Türkiye’de çiftliklerin genellikle küçük aile işletmesi olduğunu ifade eden Aygün, “Ailenin birlikte bu işi yapması çok güzel. Kardeşimle sütü birlikte satıyorduk. Kardeşim de seviyor ve destek oluyordu. Pazarlama işini birlikte yapıyorduk. Sevdiği ve büyütelim istediği için zaten o da bir hibe aldı. Kardeşim, ‘Hep beraber yapalım hem de büyütelim, birlikte olursak daha büyük bir işletme oluruz! düşüncesiyle başladı” diye konuştu.
‘ABLAMDAN CESARET ALDIM’
Avrasya Üniversitesi’nde Gastronomi Bölümü okurken, ikinci üniversite olarak Anadolu Üniversitesi’nde Tarım Teknolojisi Bölümü’nü okuduğunu dile getiren Esin Güleç ise “2022’de mezun olunca yüksek lisansa başladım. Lisanstan mezun olduktan sonra 2022 yılında Uzman Eller Projesi ile hayvancılığa başladım. 5 tane gebe düveyle bu işe başlamış oldum. Bu projeyi öğrenmemde en büyük katkı ablamın. Onunla bu işi yapıyordum, zaten işin içerisindeydim. Kendi ineklerimi alarak dahil olmuş oldum. Babam memur, annem ev hanımıydı ancak çocukluğumdan beri hep birkaç tane ineğimiz oluyordu. Babam çalıştığı için hep birlikte ilgileniyorduk. Herkesin yem koymak, inekleri temizlemek gibi görevi vardı. En büyük örneğim babam ve annem. Bu işi onlardan öğrendik. Ablam da onların sayesinde cesaret edebilmişti. Ben de ablamı gördükten sonra cesaret bulabildim” dedi.

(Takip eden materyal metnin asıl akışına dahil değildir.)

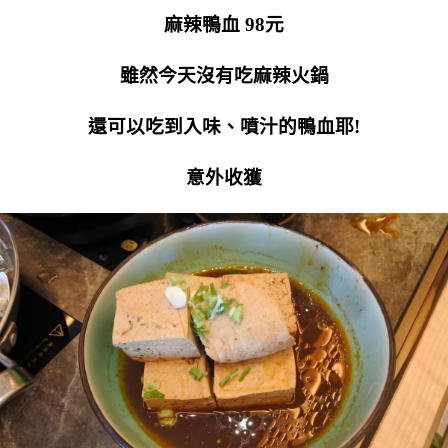
麻辣鴨血 98元
雖然今天沒有吃麻辣火鍋
還可以吃到入味、噴汁的鴨血耶!
意外收獲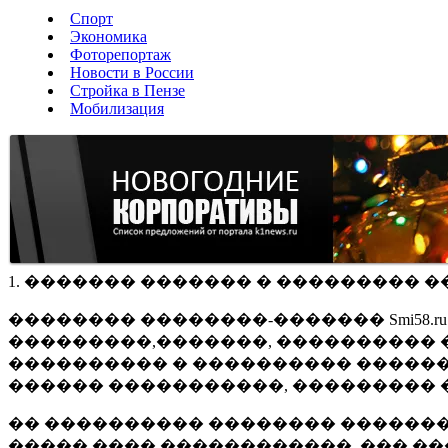
Спорт
Экономика
Фоторепортаж
Новости в России
Стройка в Пензе
Мобилизация
1. ������� ������� � ��������� �
�������� ��������-������� Smi58.
���������,�������, ���������� �
���������� � ���������� ������
������ �����������, ��������� 
�� ���������� �������� �������
����� ���� ������������, ��� ��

‘YÜKSEK LİSANS MEZUNU BİR SÜTÇÜYÜM’
İneklerin sütlerini kendilerinin sattığını ifade eden Güleç, “İzmir’de iki üniversite mezunu olarak süt satıyoruz. Okuduğumuzu düşünmeyenler dahi oluyor, öğrendiklerinde çok şaşırıyorlar. Mutluyum. Kendi aramızda ‘Yüksek lisans mezunu bir sütçüyüm’, ‘Okumuş çobanım’ diye takılıyoruz. Ben çok memnunum. Ablam başlamasaydı cesaret edemezdim, muhtemelen köye de geri dönmemiş olurdum. Bu sayede köye döndüm. En büyük motivasyonum kendi işimi yapmaktı. Biraz da cesaret istiyor. Devam ettirmeyi istiyorum. Bu işi sürdürmeyi istiyorum. Bulunduğumuz çiftliği, damı bütün aile sıfırdan yaptık. Demirlerine kadar aile bireyleri yaptı. O yüzden kıymetli ve bırakmak istemiyorum” ifadelerini kullandı.